## ACTIVITY
Copy out every line of the records below word for word, leaving out the pictures.

[Saved data entries]

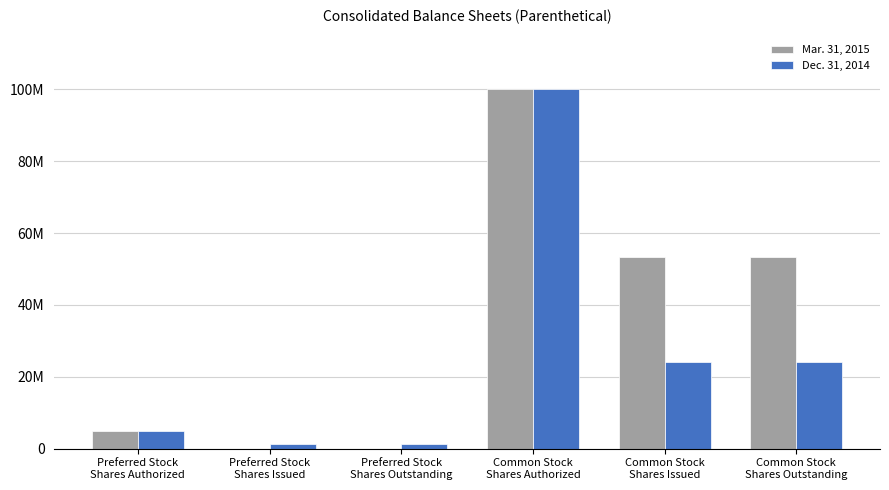

What are all the series names shown in the legend?

Mar. 31, 2015, Dec. 31, 2014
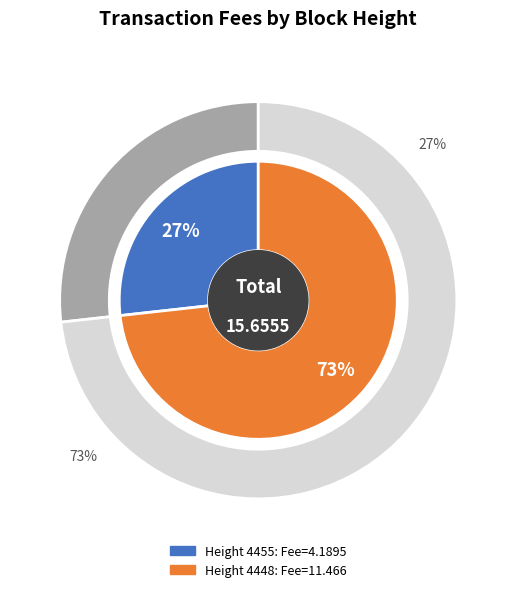

To the nearest percent, what is the difference between the 4448 and 4455 slice percentages?

46%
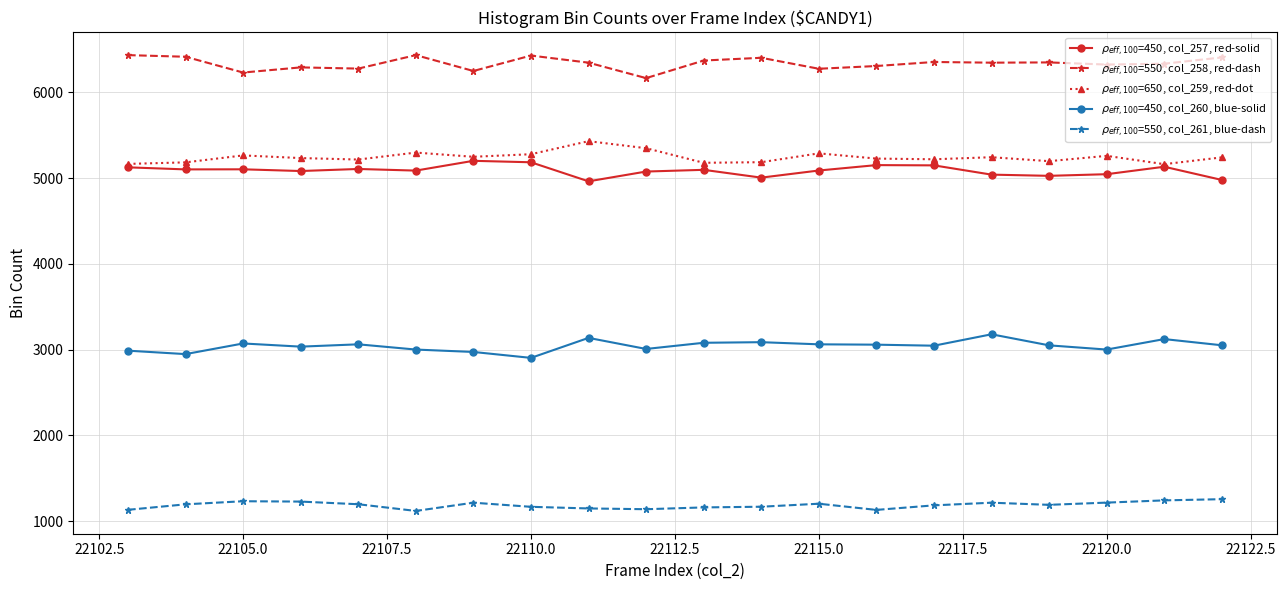

At how many categories does at least one series exceed 2027?

20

## YOUR RESPONSE
What are all the series names shown in the legend?

Mar. 31, 2015, Dec. 31, 2014

To the nearest percent, what is the difference between the 4448 and 4455 slice percentages?

46%

At how many categories does at least one series exceed 2027?

20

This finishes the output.